• SOURCE EXTRACT:
* Reuters…
Illinois’ budget crisis dragged down the credit ratings of six state public universities and Chicago’s community college system on Thursday in a slew of downgrades by S&P Global Ratings.
The rating for the University of Illinois, the state’s largest system, fell one notch to A after S&P determined it could only be three notches above the state’s BBB rating. S&P also warned of a further downgrade if the state failed to fund the system beyond a stopgap amount of $356 million approved last June. […]
“Given the budget impasse of fiscal 2016, ongoing fiscal 2017 budget impasse, and the absence of an agreement among elected leaders, it is our opinion that state appropriations to public universities in Illinois will remain uncertain in the intermediate term,” S&P said in a report.
Southern Illinois University’s credit rating was dropped into the junk level of BB from BBB, while ratings for Northeastern Illinois and for Eastern Illinois universities fell deeper into junk, at B, from BB. Western Illinois University’s rating was cut to BB-minus from BBB-minus and Governors State University’s rating was downgraded to BB from BB-plus.

• DATASET CONTENT:
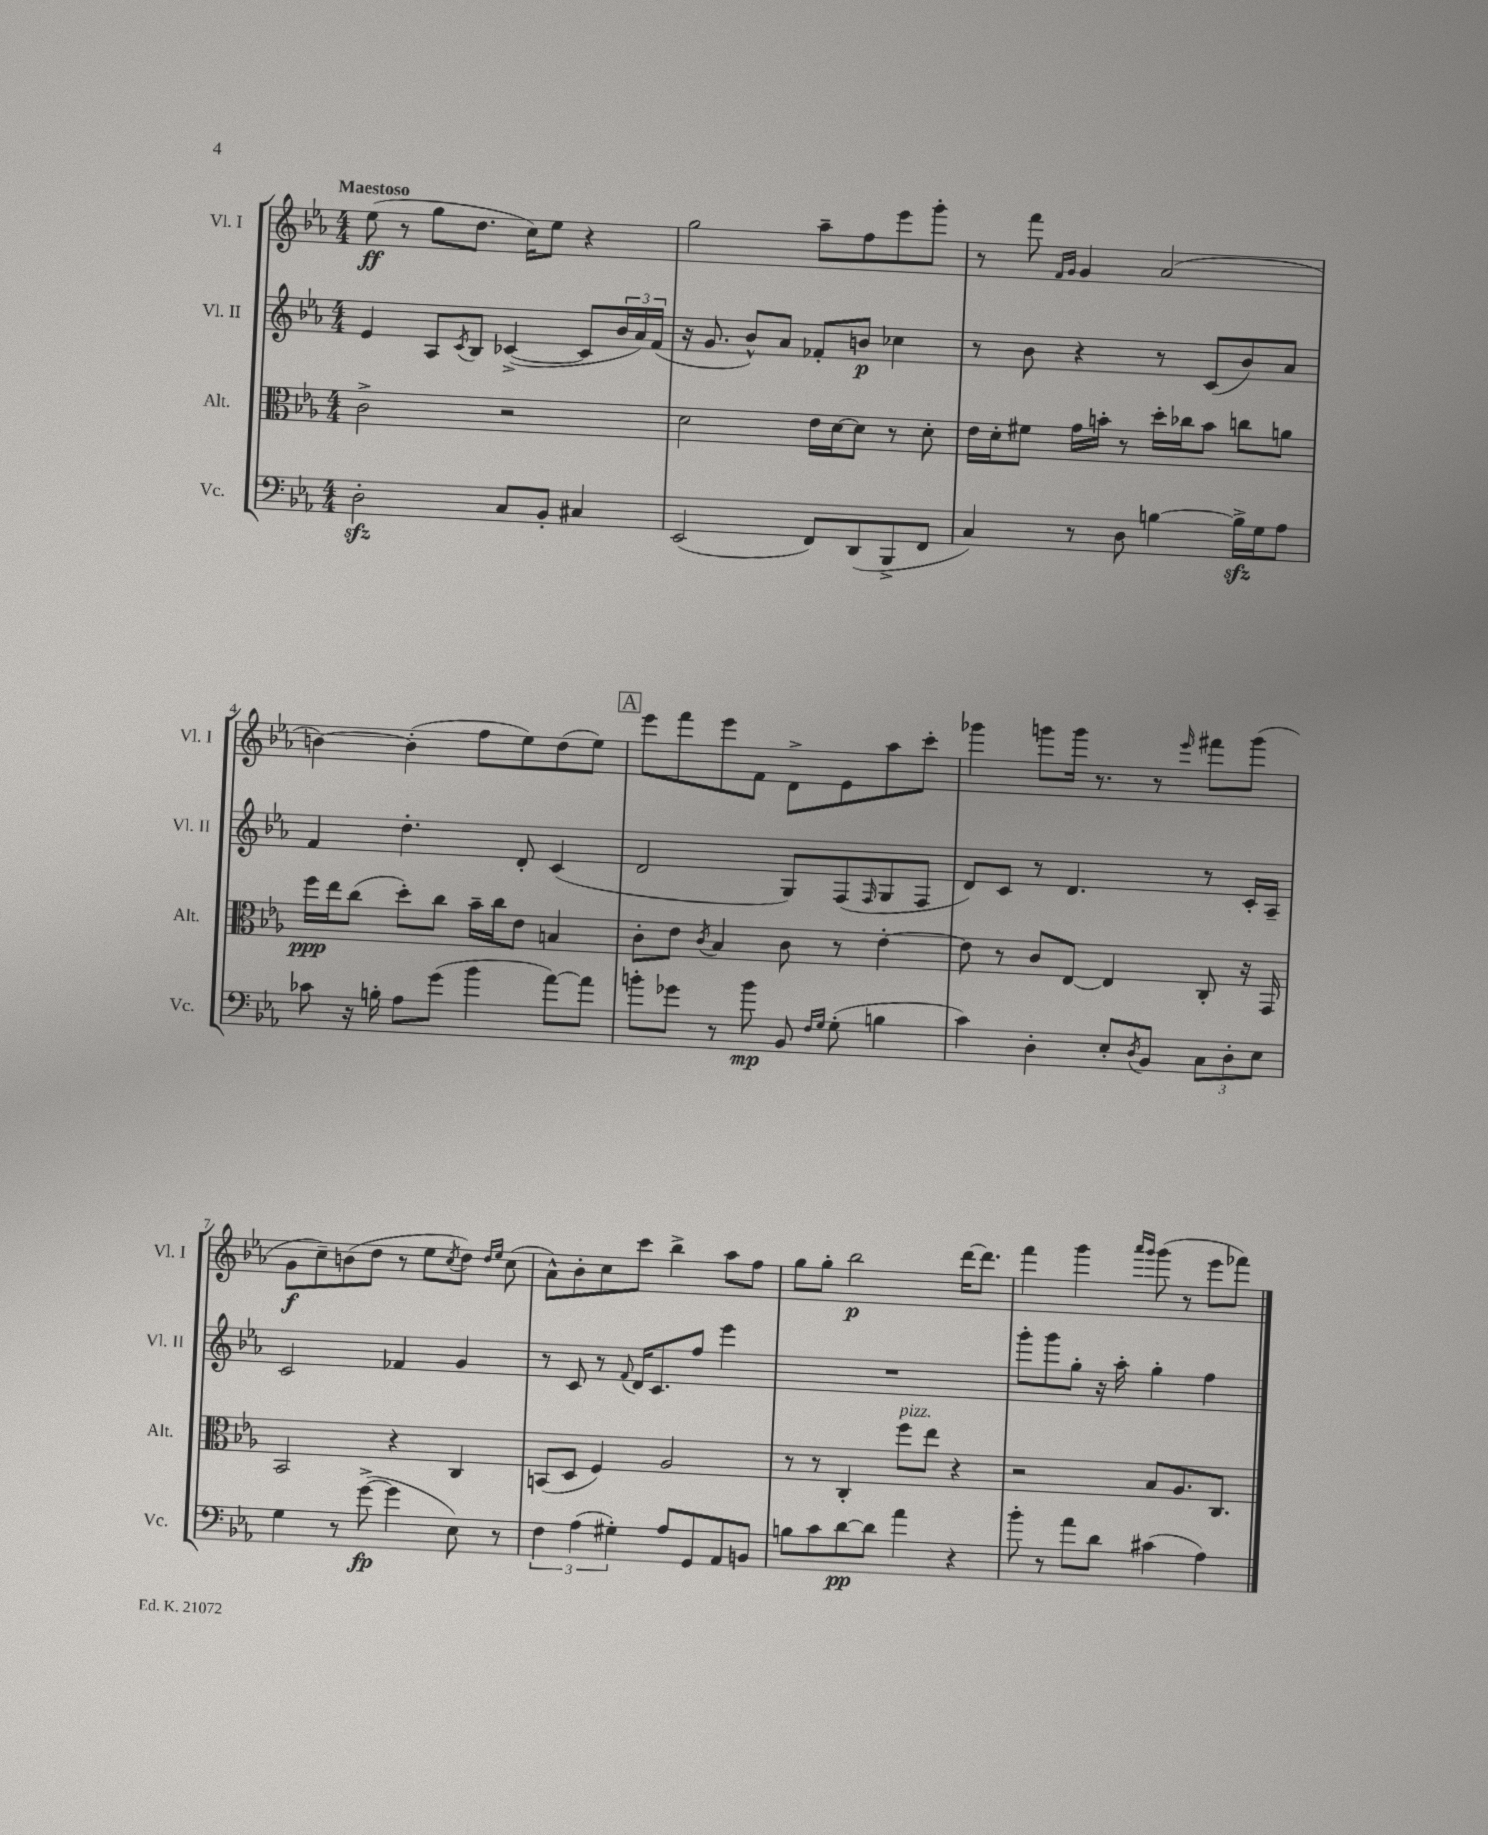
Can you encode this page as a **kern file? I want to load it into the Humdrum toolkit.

**kern	**kern	**kern	**kern
*staff4	*staff3	*staff2	*staff1
*clefF4	*clefC3	*clefG2	*clefG2
*k[b-e-a-]	*k[b-e-a-]	*k[b-e-a-]	*k[b-e-a-]
*M4/4	*M4/4	*M4/4	*M4/4
2D'	2c^	4e-	(8ee-
.	.	.	8r
.	.	8A-	8gg
.	.	8qc	.
.	.	8B-	8.dd
8C	2r	([4c-^	.
.	.	.	16cc)
8BB-'	.	.	8ee-
4C#	.	8c-]	4r
.	.	24b-	.
.	.	24a-)	.
.	.	(24f	.
=	=	=	=
(2EE-	2d	16r	2gg
.	.	8.g	.
.	.	8b-^^)	.
.	.	8a-	.
8FF)	16e-	8f-'	8aa-~
.	[16d	.	.
(8DD	8d]	8b	8ff
8BBB-^	8r	4cc-	8eee-
8FF	8d'	.	8ggg'
=	=	=	=
4C)	16e-	8r	8r
.	16d'	.	.
.	8f#	8b-	8fff
.	.	.	16qqf
.	.	.	16qqg
8r	16g	4r	4g
.	16b'	.	.
8D	8r	.	.
[4B	16dd'	8r	(2a-
.	16cc-	.	.
.	8b	(8c	.
16B^]	8cc	8b-)	.
16G	.	.	.
8A-	8a	8a-	.
=	=	=	=
8c-	16ff	4f	[4b)
.	16ee-	.	.
16r	(8cc	.	.
16B'	.	.	.
8A-	8dd')	4.dd'	(4b']
(8g	8cc	.	.
4b-	16b-~	.	8ff
.	16cc	.	.
.	8e-	8d'	8ee-)
[8a-)	4B	(4c	(8dd
8a-]	.	.	8ee-)
=	=	=	=
8b'	8c'	2d	8eee-
8g-	8e-	.	8fff
.	8qc	.	.
8r	4B-	.	8eee-
8b	.	.	8f
8BB-	8c	8G)	8d^
16qqF	.	.	.
16qqG	.	.	.
(8G'	8r	(8F	8e-
.	.	16qqF	.
4B	[4e-'	8G	8aa-
.	.	8F	8ccc'
=	=	=	=
4c)	8e-]	8d)	4ggg-
.	8r	8c	.
4D'	8c	8r	8ggg
.	[8E-	4.d	16ggg
.	.	.	8.r
8E-'	4E-]	.	.
8qD	.	.	.
8BB-	.	.	8r
.	.	.	16qqeee-
12C	8C'	8r	8fff#
12D'	.	.	.
.	16r	16c'	(8ggg
12E-	.	.	.
.	16GG	16A-~	.
=	=	=	=
4G	2BB-	2c	8g
.	.	.	8cc~)
8r	.	.	(8b
([8g^	.	.	8dd
4g]	4r	4f-	8r
.	.	.	8ee-
.	.	.	8qcc
8E-)	4C	4g	8dd)
.	.	.	16qqdd
.	.	.	16qqee-
8r	.	.	(8cc
=	=	=	=
6F	(8BB	8r	8a-^^)
.	8D	8c	8b-'
(6A-	.	.	.
.	4F)	8r	8cc
6G#')	.	.	.
.	.	8qqf	.
.	.	16d	8ccc
.	.	8.c	.
8A-	2A-	.	4bb-^
8GG	.	8ff	.
8AA-	.	4eee-	8aa-
8BB	.	.	8ff
=	=	=	=
8B	8r	1r	8gg
8c	8r	.	8gg'
[8d	4C'	.	2bb-
8d]	.	.	.
4a-	8ff	.	.
.	8ee-	.	.
4r	4r	.	[16ddd
.	.	.	8.ddd]
=	=	=	=
8b-'	2r	8ggg'	4fff
8r	.	8ggg	.
8a-	.	8gg'	4ggg
8d	.	16r	.
.	.	16aa-'	.
.	.	.	16qqaaa-
.	.	.	16qqggg
(4c#	8B-	4gg'	(8ggg
.	8.A-	.	8r
4A-)	.	4ff	8eee-
.	8.C	.	.
.	.	.	8fff-)
==	==	==	==
*-	*-	*-	*-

• WHAT IS EXPECTED: List every university that the news excerpt names as having its credit rating lowered by S&P Global Ratings. The records have no connection to the news excerpt.

• ANSWER FOR THE TASK:
- University of Illinois
- Southern Illinois University
- Northeastern Illinois University
- Eastern Illinois University
- Western Illinois University
- Governors State University